Python implementation of a Windows-based Samsung BIOS control package
When windows (inevitably) crapped the bed on a Samsung laptop, I was left without certain control over hardware features that the laptop contained. Some of these features are mapped to the fn-keys on the laptop. I have since owned a later iteration of that same laptop, and once again windows crapped the bed. To fix this, I had some bash scripts that echoed directly into files under /sys and the scripts ran as root. This is an updated client/server version, written in python, where the server needs to be able to write into these files (the server will be ran as root out of laziness and not wanting to screw up permissions on kernel-mapped files). The client will simply need write permissions on a socket, and to send a valid command.

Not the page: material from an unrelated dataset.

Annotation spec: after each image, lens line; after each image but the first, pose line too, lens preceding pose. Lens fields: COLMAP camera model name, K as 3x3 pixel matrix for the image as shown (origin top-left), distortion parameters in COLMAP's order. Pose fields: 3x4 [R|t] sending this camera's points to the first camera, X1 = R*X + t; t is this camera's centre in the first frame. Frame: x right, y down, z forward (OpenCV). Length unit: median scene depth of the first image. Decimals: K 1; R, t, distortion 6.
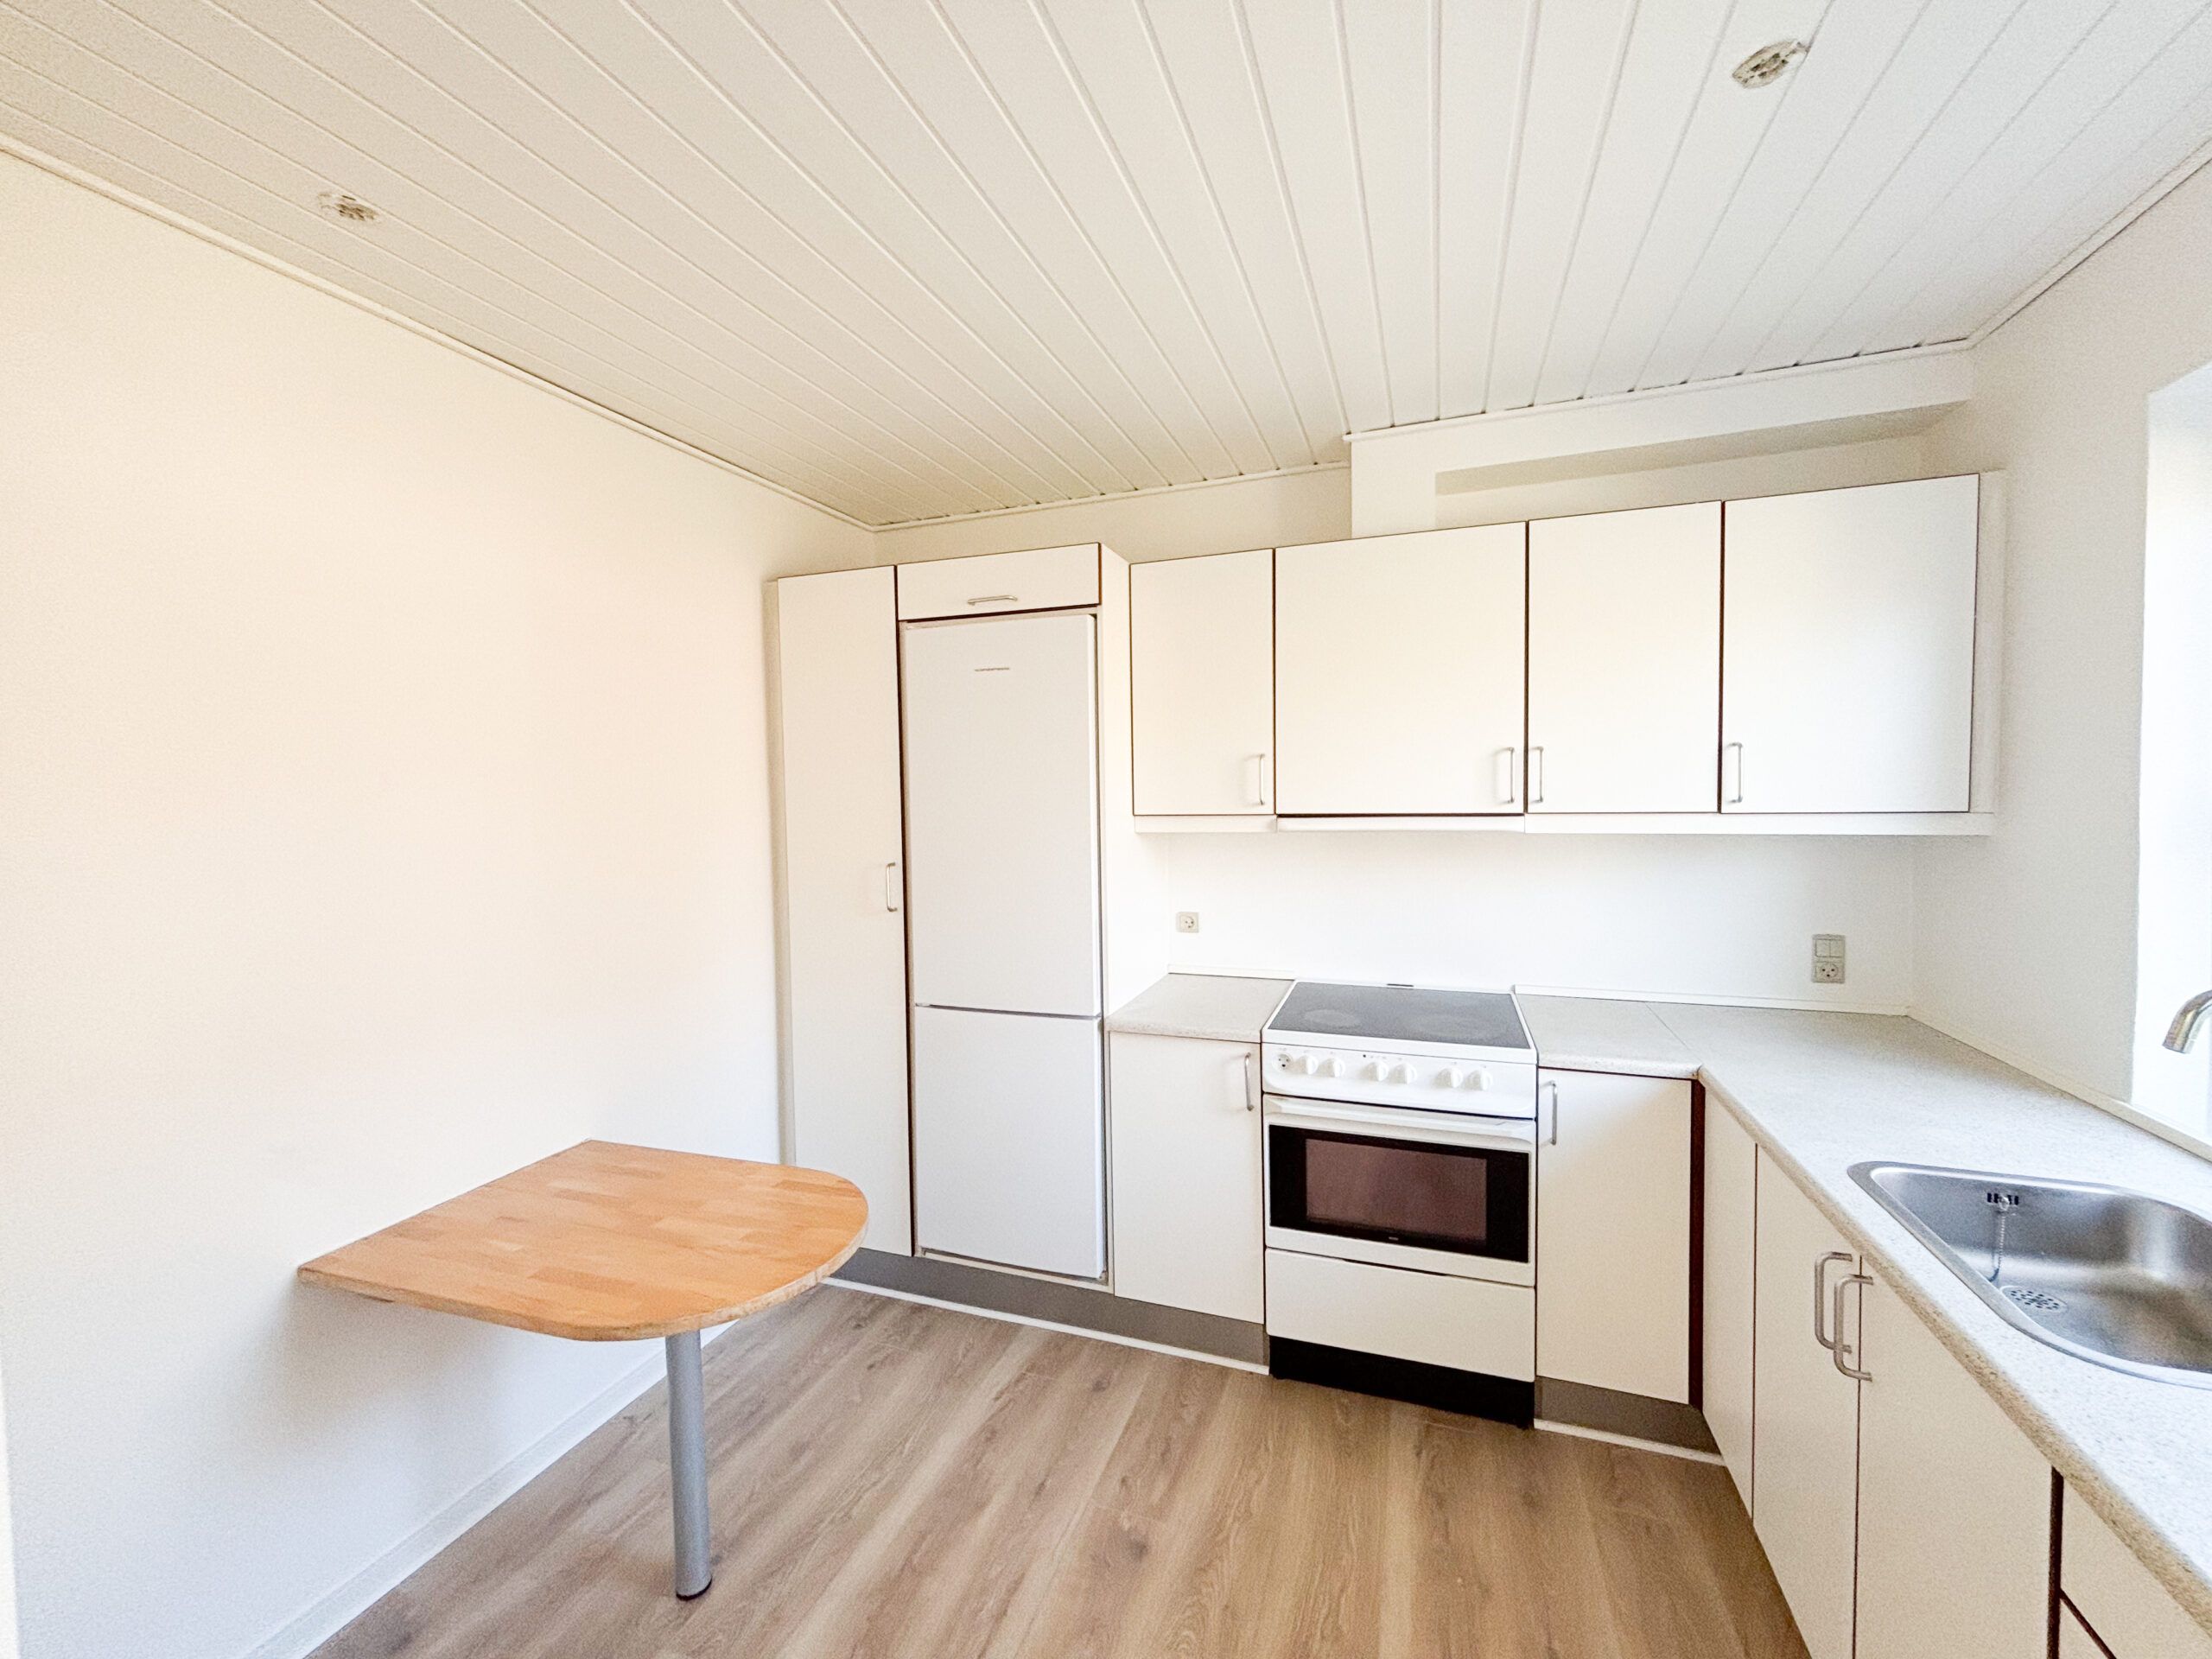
lens RADIAL K [[903.2, 0, 1106.0], [0, 903.2, 829.5], [0, 0, 1]] dist [0.007036, -0.000298]
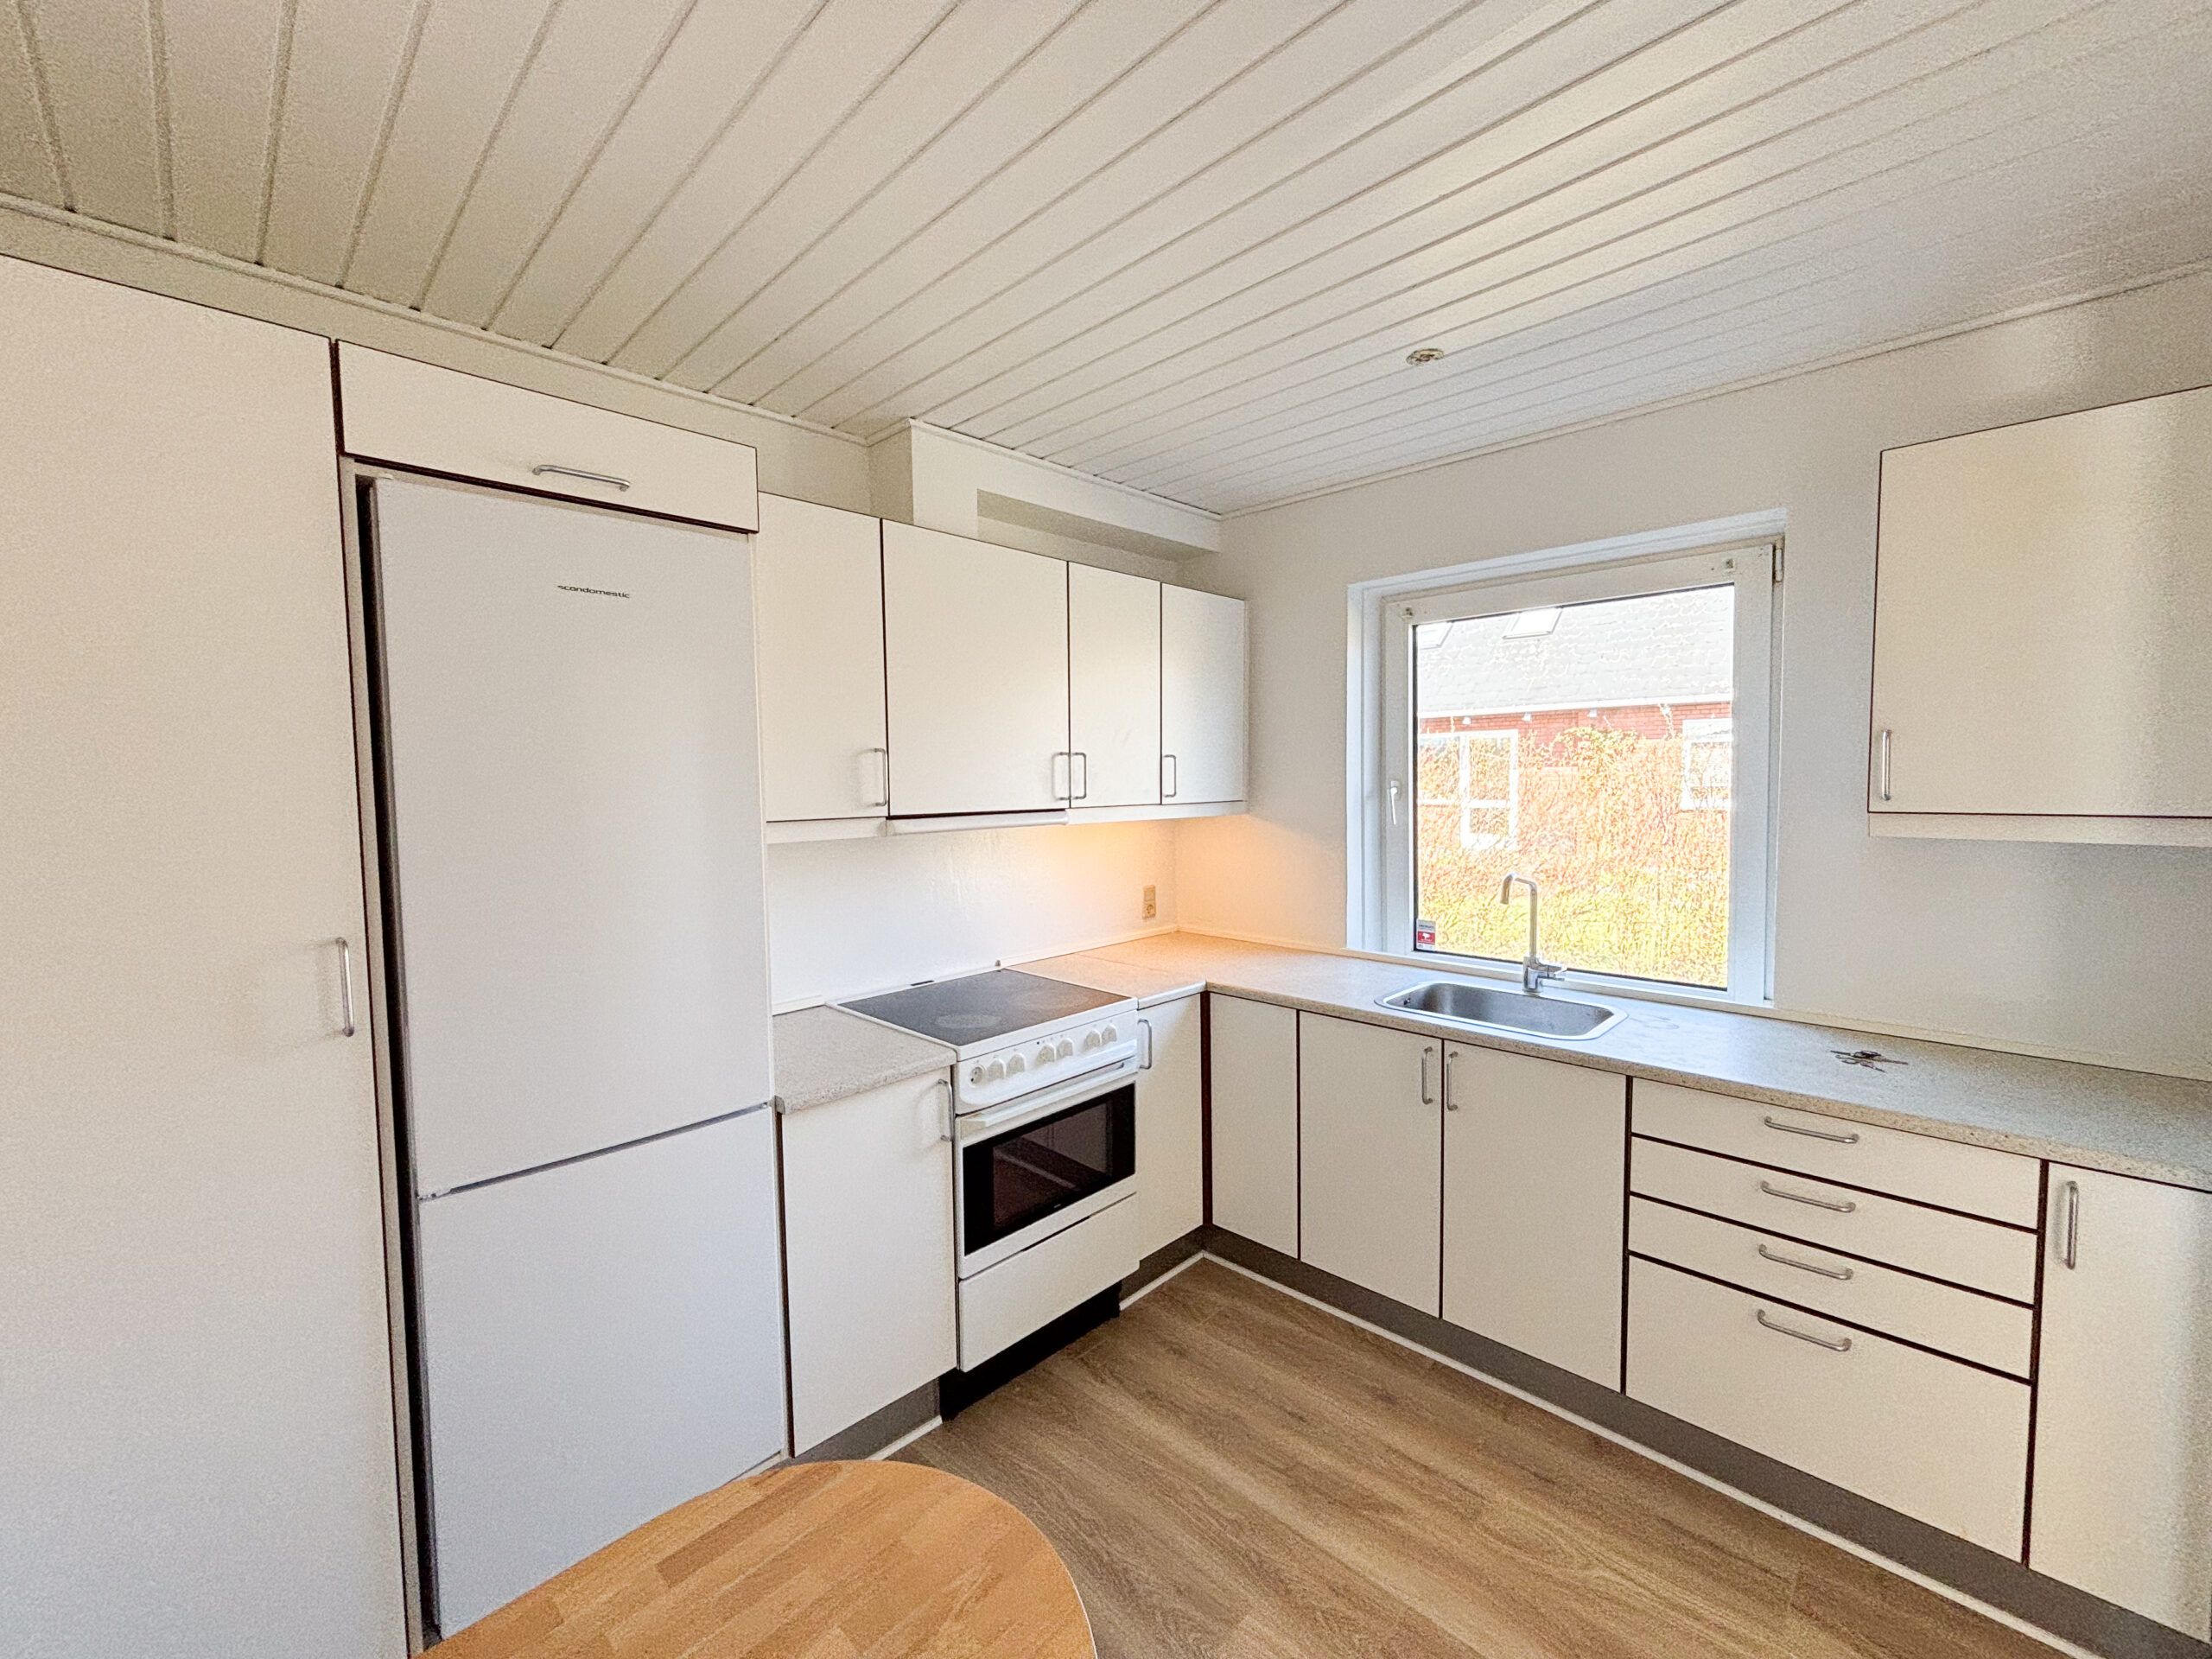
lens RADIAL K [[903.2, 0, 1106.0], [0, 903.2, 829.5], [0, 0, 1]] dist [0.007036, -0.000298]
pose [[0.419771, -0.044397, 0.906544, -0.582654], [0.047363, 0.998514, 0.026970, -0.018652], [-0.906394, 0.031615, 0.421250, 0.459977]]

A control is a hardware 'control'. Currently the software knows of the wifi rfkill, bluetooth rfkill, performance level, and the usb-charge controls. These controls are known respectively as wifi, bt, cpu, and usb. Some of the other features of the Samsung motherboard have been adopted into GUI platforms, and are not solved for here.
The architecture of the server will be such that: anyone can change a hardware control, but nobody can bypass the command set to do something naughty.
The command set is simple: {get, set, cyc} control [parameter]. Parameter is unused for get and for cyc. Get simply hands back the current value of the control, cyc will rotate through the valid values for the control in a pre-defined order (using the current value as the, you guessed it, current value), and set resolves a control to a fixed value.
The paths file in this directory points a 'control' (currently: cpu, wifi, usb, or bt) to a file that the kernel uses to control that hardware.
actions.py is where the command set is generated from the intersection of: the controls in actions.py and the controls mapped in the paths file.
The test_{read,write} files are scripts to validate that the logic is working.